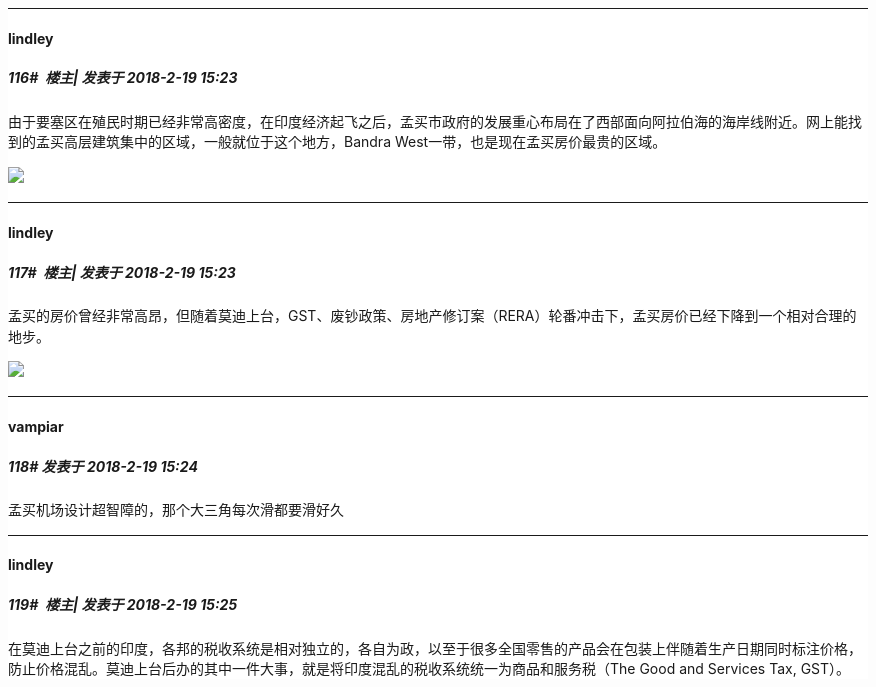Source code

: 





*****

####  lindley  
##### 116#         楼主| 发表于 2018-2-19 15:23




由于要塞区在殖民时期已经非常高密度，在印度经济起飞之后，孟买市政府的发展重心布局在了西部面向阿拉伯海的海岸线附近。网上能找到的孟买高层建筑集中的区域，一般就位于这个地方，Bandra West一带，也是现在孟买房价最贵的区域。

<img src="http://wx1.sinaimg.cn/large/6b2c0dc7ly1foljucd33xj21hc0zk7lc.jpg" referrerpolicy="no-referrer">







*****

####  lindley  
##### 117#         楼主| 发表于 2018-2-19 15:23




孟买的房价曾经非常高昂，但随着莫迪上台，GST、废钞政策、房地产修订案（RERA）轮番冲击下，孟买房价已经下降到一个相对合理的地步。

<img src="http://wx3.sinaimg.cn/large/6b2c0dc7gy1folk16hxo5j21hc0u04bw.jpg" referrerpolicy="no-referrer">







*****

####  vampiar  
##### 118#       发表于 2018-2-19 15:24




孟买机场设计超智障的，那个大三角每次滑都要滑好久







*****

####  lindley  
##### 119#         楼主| 发表于 2018-2-19 15:25




在莫迪上台之前的印度，各邦的税收系统是相对独立的，各自为政，以至于很多全国零售的产品会在包装上伴随着生产日期同时标注价格，防止价格混乱。莫迪上台后办的其中一件大事，就是将印度混乱的税收系统统一为商品和服务税（The Good and Services Tax, GST）。
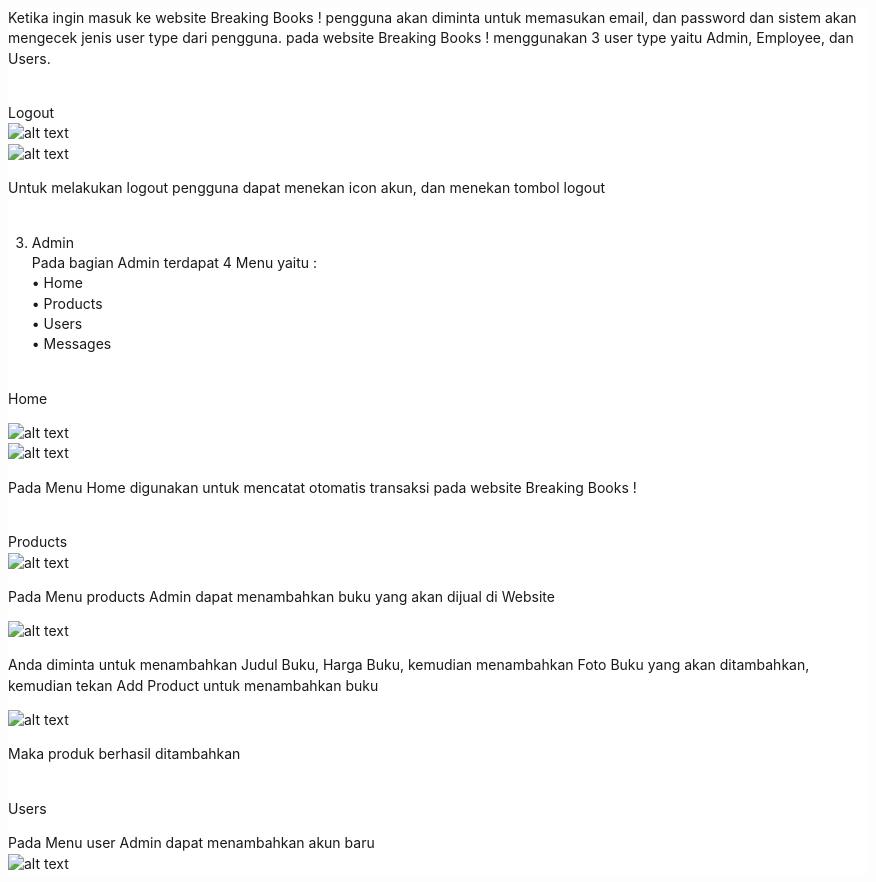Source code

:  







 
Ketika ingin masuk ke website Breaking Books ! pengguna akan diminta untuk memasukan email, dan password dan sistem akan mengecek jenis user type dari pengguna. pada website Breaking Books ! menggunakan 3 user type yaitu Admin, Employee, dan Users.<br><br>


Logout<br>
![alt text](https://github.com/c1-kelompok-6/project-akhir-web/blob/main/foto_tutorial/Umum/logout.png)<br>
![alt text](https://github.com/c1-kelompok-6/project-akhir-web/blob/main/foto_tutorial/Umum/logout1.png)<br>
 

 
Untuk melakukan logout pengguna dapat menekan icon akun, dan menekan tombol logout<br><br>



3.	Admin<br>
Pada bagian Admin terdapat 4 Menu yaitu :<br>
•	Home<br>
•	Products<br>
•	Users<br>
•	Messages<br><br>


Home<br>


 



![alt text](https://github.com/c1-kelompok-6/project-akhir-web/blob/main/foto_tutorial/Admin/Menu%20Home%20Admin(kosong).png)<br>
![alt text](https://github.com/c1-kelompok-6/project-akhir-web/blob/main/foto_tutorial/Admin/Menu%20Home%20Admin(berisi).png)<br>

Pada Menu Home digunakan untuk mencatat otomatis transaksi pada website Breaking Books !<br><br>

Products<br>
![alt text](https://github.com/c1-kelompok-6/project-akhir-web/blob/main/foto_tutorial/Admin/Menu%20Admin%20Products(Kosong).png)<br>
 
Pada Menu products Admin dapat menambahkan buku yang akan dijual di Website<br>

![alt text](https://github.com/c1-kelompok-6/project-akhir-web/blob/main/foto_tutorial/Admin/Menu%20Admin%20Products(Mengisi%20Data).png)<br>
 
Anda diminta untuk menambahkan Judul Buku, Harga Buku, kemudian menambahkan Foto Buku yang akan ditambahkan, kemudian tekan Add Product untuk menambahkan buku<br>

![alt text](https://github.com/c1-kelompok-6/project-akhir-web/blob/main/foto_tutorial/Admin/Menu%20Admin%20Products(products%20telah%20tertambah).png)<br>

Maka produk berhasil ditambahkan<br><br>


Users<br>

Pada Menu user Admin dapat menambahkan akun baru<br>
![alt text](https://github.com/c1-kelompok-6/project-akhir-web/blob/main/foto_tutorial/Admin/Menu%20Admin_users%20(kosong).png)<br>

◆ ◆ ◆ ◆ ◆ ◆ ◆

### EXERCISE:
Copy nothing but the lines from the top of the data down to the line containing "由于要塞区在殖民时期已经非常", and leave the pictures out.

### REPLY TO THE EXERCISE:
Source code

: 





*****

####  lindley  
##### 116#         楼主| 发表于 2018-2-19 15:23




由于要塞区在殖民时期已经非常高密度，在印度经济起飞之后，孟买市政府的发展重心布局在了西部面向阿拉伯海的海岸线附近。网上能找到的孟买高层建筑集中的区域，一般就位于这个地方，Bandra West一带，也是现在孟买房价最贵的区域。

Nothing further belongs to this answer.